### TASK BRIEF
Please retype every entry below, keeping it exactly the same.
DATASET ENTRIES Start Marker
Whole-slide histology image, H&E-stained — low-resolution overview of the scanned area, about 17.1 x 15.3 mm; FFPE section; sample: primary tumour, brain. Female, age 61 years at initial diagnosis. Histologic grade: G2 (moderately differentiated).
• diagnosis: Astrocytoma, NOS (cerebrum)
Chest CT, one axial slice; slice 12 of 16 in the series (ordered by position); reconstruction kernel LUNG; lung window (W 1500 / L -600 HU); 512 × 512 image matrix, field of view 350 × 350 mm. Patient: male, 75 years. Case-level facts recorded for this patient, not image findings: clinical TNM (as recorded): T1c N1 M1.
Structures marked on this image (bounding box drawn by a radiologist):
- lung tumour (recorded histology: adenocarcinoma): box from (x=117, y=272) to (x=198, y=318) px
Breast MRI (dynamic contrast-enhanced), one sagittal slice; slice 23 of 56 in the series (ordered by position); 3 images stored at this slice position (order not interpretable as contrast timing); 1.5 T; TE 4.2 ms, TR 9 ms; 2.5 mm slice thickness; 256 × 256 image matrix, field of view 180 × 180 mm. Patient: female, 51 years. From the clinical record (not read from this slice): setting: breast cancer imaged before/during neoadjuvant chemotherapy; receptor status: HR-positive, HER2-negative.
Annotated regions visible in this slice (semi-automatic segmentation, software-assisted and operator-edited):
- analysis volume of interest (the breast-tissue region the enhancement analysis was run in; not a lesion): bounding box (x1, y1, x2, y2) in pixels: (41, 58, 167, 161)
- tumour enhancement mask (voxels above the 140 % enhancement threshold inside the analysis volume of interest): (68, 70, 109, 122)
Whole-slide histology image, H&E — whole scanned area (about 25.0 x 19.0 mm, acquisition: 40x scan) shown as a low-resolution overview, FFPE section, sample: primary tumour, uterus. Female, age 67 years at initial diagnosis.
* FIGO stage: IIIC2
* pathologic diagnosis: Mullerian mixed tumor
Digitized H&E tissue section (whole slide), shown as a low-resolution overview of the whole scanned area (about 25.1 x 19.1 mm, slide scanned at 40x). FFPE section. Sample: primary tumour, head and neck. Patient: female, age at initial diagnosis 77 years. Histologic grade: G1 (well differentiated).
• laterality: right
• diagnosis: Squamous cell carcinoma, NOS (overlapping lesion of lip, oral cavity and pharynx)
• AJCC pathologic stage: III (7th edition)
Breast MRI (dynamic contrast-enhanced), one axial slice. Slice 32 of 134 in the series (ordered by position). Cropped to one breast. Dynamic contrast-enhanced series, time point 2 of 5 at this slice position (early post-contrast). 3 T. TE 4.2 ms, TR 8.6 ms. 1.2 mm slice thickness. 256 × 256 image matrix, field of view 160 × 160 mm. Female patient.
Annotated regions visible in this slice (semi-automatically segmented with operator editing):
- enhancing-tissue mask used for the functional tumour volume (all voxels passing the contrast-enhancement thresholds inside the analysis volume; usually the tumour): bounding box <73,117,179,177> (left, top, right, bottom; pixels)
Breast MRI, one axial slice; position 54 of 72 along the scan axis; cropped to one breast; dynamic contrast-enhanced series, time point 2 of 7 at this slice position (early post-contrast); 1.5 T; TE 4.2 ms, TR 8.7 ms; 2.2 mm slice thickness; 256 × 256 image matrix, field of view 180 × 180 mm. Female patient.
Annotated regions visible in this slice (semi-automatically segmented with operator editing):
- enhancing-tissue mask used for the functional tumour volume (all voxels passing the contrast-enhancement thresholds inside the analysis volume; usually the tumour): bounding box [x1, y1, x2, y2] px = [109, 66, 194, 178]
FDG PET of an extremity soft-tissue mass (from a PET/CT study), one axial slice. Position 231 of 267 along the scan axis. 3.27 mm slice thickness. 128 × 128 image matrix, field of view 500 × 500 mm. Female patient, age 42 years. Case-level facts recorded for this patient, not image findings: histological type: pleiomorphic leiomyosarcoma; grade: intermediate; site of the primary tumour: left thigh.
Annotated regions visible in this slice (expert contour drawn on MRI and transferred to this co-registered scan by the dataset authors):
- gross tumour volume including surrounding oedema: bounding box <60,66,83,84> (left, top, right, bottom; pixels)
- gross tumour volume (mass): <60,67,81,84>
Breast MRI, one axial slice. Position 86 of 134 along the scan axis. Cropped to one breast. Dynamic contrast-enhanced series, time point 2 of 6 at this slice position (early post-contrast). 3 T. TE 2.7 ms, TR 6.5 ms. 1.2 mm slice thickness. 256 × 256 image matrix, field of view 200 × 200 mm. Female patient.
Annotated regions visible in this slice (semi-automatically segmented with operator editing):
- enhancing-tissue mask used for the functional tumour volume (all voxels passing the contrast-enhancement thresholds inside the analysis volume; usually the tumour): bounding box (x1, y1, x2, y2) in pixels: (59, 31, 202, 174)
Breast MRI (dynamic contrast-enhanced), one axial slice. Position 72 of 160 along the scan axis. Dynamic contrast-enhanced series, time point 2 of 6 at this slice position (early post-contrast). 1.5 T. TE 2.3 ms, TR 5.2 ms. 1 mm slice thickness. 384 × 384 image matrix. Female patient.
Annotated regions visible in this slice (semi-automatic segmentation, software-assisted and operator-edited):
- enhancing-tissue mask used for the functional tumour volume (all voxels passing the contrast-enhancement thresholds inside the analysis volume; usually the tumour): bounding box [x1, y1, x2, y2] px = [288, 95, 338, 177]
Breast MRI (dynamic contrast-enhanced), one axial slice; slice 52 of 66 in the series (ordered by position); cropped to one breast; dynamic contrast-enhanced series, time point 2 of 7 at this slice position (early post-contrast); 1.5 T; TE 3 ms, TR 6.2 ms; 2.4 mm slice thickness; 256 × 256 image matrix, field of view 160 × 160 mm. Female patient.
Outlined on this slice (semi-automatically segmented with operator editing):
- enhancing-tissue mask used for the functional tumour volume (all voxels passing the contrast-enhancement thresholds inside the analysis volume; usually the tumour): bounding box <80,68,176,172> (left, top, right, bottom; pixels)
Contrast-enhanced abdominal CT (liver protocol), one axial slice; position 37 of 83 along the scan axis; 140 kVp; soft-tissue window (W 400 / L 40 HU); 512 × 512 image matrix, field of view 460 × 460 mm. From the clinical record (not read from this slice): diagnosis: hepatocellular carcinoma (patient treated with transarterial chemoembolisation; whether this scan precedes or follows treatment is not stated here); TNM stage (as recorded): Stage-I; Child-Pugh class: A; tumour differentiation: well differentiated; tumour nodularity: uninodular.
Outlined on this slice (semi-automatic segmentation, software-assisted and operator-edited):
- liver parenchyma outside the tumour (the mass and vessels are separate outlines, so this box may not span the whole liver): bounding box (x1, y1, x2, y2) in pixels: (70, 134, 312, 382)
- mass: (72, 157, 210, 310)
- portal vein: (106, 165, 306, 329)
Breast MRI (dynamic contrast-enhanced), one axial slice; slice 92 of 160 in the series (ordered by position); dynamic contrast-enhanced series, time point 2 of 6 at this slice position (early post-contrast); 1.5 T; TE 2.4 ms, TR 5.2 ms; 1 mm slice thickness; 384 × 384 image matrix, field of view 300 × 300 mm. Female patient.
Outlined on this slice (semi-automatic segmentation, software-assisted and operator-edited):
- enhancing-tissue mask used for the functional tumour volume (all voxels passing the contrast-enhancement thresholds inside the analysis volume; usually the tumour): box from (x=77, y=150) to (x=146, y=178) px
DATASET ENTRIES End Marker
### EXERCISE RESPONSE
Whole-slide histology image, H&E-stained — low-resolution overview of the scanned area, about 17.1 x 15.3 mm; FFPE section; sample: primary tumour, brain. Female, age 61 years at initial diagnosis. Histologic grade: G2 (moderately differentiated).
• diagnosis: Astrocytoma, NOS (cerebrum)
Chest CT, one axial slice; slice 12 of 16 in the series (ordered by position); reconstruction kernel LUNG; lung window (W 1500 / L -600 HU); 512 × 512 image matrix, field of view 350 × 350 mm. Patient: male, 75 years. Case-level facts recorded for this patient, not image findings: clinical TNM (as recorded): T1c N1 M1.
Structures marked on this image (bounding box drawn by a radiologist):
- lung tumour (recorded histology: adenocarcinoma): box from (x=117, y=272) to (x=198, y=318) px
Breast MRI (dynamic contrast-enhanced), one sagittal slice; slice 23 of 56 in the series (ordered by position); 3 images stored at this slice position (order not interpretable as contrast timing); 1.5 T; TE 4.2 ms, TR 9 ms; 2.5 mm slice thickness; 256 × 256 image matrix, field of view 180 × 180 mm. Patient: female, 51 years. From the clinical record (not read from this slice): setting: breast cancer imaged before/during neoadjuvant chemotherapy; receptor status: HR-positive, HER2-negative.
Annotated regions visible in this slice (semi-automatic segmentation, software-assisted and operator-edited):
- analysis volume of interest (the breast-tissue region the enhancement analysis was run in; not a lesion): bounding box (x1, y1, x2, y2) in pixels: (41, 58, 167, 161)
- tumour enhancement mask (voxels above the 140 % enhancement threshold inside the analysis volume of interest): (68, 70, 109, 122)
Whole-slide histology image, H&E — whole scanned area (about 25.0 x 19.0 mm, acquisition: 40x scan) shown as a low-resolution overview, FFPE section, sample: primary tumour, uterus. Female, age 67 years at initial diagnosis.
* FIGO stage: IIIC2
* pathologic diagnosis: Mullerian mixed tumor
Digitized H&E tissue section (whole slide), shown as a low-resolution overview of the whole scanned area (about 25.1 x 19.1 mm, slide scanned at 40x). FFPE section. Sample: primary tumour, head and neck. Patient: female, age at initial diagnosis 77 years. Histologic grade: G1 (well differentiated).
• laterality: right
• diagnosis: Squamous cell carcinoma, NOS (overlapping lesion of lip, oral cavity and pharynx)
• AJCC pathologic stage: III (7th edition)
Breast MRI (dynamic contrast-enhanced), one axial slice. Slice 32 of 134 in the series (ordered by position). Cropped to one breast. Dynamic contrast-enhanced series, time point 2 of 5 at this slice position (early post-contrast). 3 T. TE 4.2 ms, TR 8.6 ms. 1.2 mm slice thickness. 256 × 256 image matrix, field of view 160 × 160 mm. Female patient.
Annotated regions visible in this slice (semi-automatically segmented with operator editing):
- enhancing-tissue mask used for the functional tumour volume (all voxels passing the contrast-enhancement thresholds inside the analysis volume; usually the tumour): bounding box <73,117,179,177> (left, top, right, bottom; pixels)
Breast MRI, one axial slice; position 54 of 72 along the scan axis; cropped to one breast; dynamic contrast-enhanced series, time point 2 of 7 at this slice position (early post-contrast); 1.5 T; TE 4.2 ms, TR 8.7 ms; 2.2 mm slice thickness; 256 × 256 image matrix, field of view 180 × 180 mm. Female patient.
Annotated regions visible in this slice (semi-automatically segmented with operator editing):
- enhancing-tissue mask used for the functional tumour volume (all voxels passing the contrast-enhancement thresholds inside the analysis volume; usually the tumour): bounding box [x1, y1, x2, y2] px = [109, 66, 194, 178]
FDG PET of an extremity soft-tissue mass (from a PET/CT study), one axial slice. Position 231 of 267 along the scan axis. 3.27 mm slice thickness. 128 × 128 image matrix, field of view 500 × 500 mm. Female patient, age 42 years. Case-level facts recorded for this patient, not image findings: histological type: pleiomorphic leiomyosarcoma; grade: intermediate; site of the primary tumour: left thigh.
Annotated regions visible in this slice (expert contour drawn on MRI and transferred to this co-registered scan by the dataset authors):
- gross tumour volume including surrounding oedema: bounding box <60,66,83,84> (left, top, right, bottom; pixels)
- gross tumour volume (mass): <60,67,81,84>
Breast MRI, one axial slice. Position 86 of 134 along the scan axis. Cropped to one breast. Dynamic contrast-enhanced series, time point 2 of 6 at this slice position (early post-contrast). 3 T. TE 2.7 ms, TR 6.5 ms. 1.2 mm slice thickness. 256 × 256 image matrix, field of view 200 × 200 mm. Female patient.
Annotated regions visible in this slice (semi-automatically segmented with operator editing):
- enhancing-tissue mask used for the functional tumour volume (all voxels passing the contrast-enhancement thresholds inside the analysis volume; usually the tumour): bounding box (x1, y1, x2, y2) in pixels: (59, 31, 202, 174)
Breast MRI (dynamic contrast-enhanced), one axial slice. Position 72 of 160 along the scan axis. Dynamic contrast-enhanced series, time point 2 of 6 at this slice position (early post-contrast). 1.5 T. TE 2.3 ms, TR 5.2 ms. 1 mm slice thickness. 384 × 384 image matrix. Female patient.
Annotated regions visible in this slice (semi-automatic segmentation, software-assisted and operator-edited):
- enhancing-tissue mask used for the functional tumour volume (all voxels passing the contrast-enhancement thresholds inside the analysis volume; usually the tumour): bounding box [x1, y1, x2, y2] px = [288, 95, 338, 177]
Breast MRI (dynamic contrast-enhanced), one axial slice; slice 52 of 66 in the series (ordered by position); cropped to one breast; dynamic contrast-enhanced series, time point 2 of 7 at this slice position (early post-contrast); 1.5 T; TE 3 ms, TR 6.2 ms; 2.4 mm slice thickness; 256 × 256 image matrix, field of view 160 × 160 mm. Female patient.
Outlined on this slice (semi-automatically segmented with operator editing):
- enhancing-tissue mask used for the functional tumour volume (all voxels passing the contrast-enhancement thresholds inside the analysis volume; usually the tumour): bounding box <80,68,176,172> (left, top, right, bottom; pixels)
Contrast-enhanced abdominal CT (liver protocol), one axial slice; position 37 of 83 along the scan axis; 140 kVp; soft-tissue window (W 400 / L 40 HU); 512 × 512 image matrix, field of view 460 × 460 mm. From the clinical record (not read from this slice): diagnosis: hepatocellular carcinoma (patient treated with transarterial chemoembolisation; whether this scan precedes or follows treatment is not stated here); TNM stage (as recorded): Stage-I; Child-Pugh class: A; tumour differentiation: well differentiated; tumour nodularity: uninodular.
Outlined on this slice (semi-automatic segmentation, software-assisted and operator-edited):
- liver parenchyma outside the tumour (the mass and vessels are separate outlines, so this box may not span the whole liver): bounding box (x1, y1, x2, y2) in pixels: (70, 134, 312, 382)
- mass: (72, 157, 210, 310)
- portal vein: (106, 165, 306, 329)
Breast MRI (dynamic contrast-enhanced), one axial slice; slice 92 of 160 in the series (ordered by position); dynamic contrast-enhanced series, time point 2 of 6 at this slice position (early post-contrast); 1.5 T; TE 2.4 ms, TR 5.2 ms; 1 mm slice thickness; 384 × 384 image matrix, field of view 300 × 300 mm. Female patient.
Outlined on this slice (semi-automatic segmentation, software-assisted and operator-edited):
- enhancing-tissue mask used for the functional tumour volume (all voxels passing the contrast-enhancement thresholds inside the analysis volume; usually the tumour): box from (x=77, y=150) to (x=146, y=178) px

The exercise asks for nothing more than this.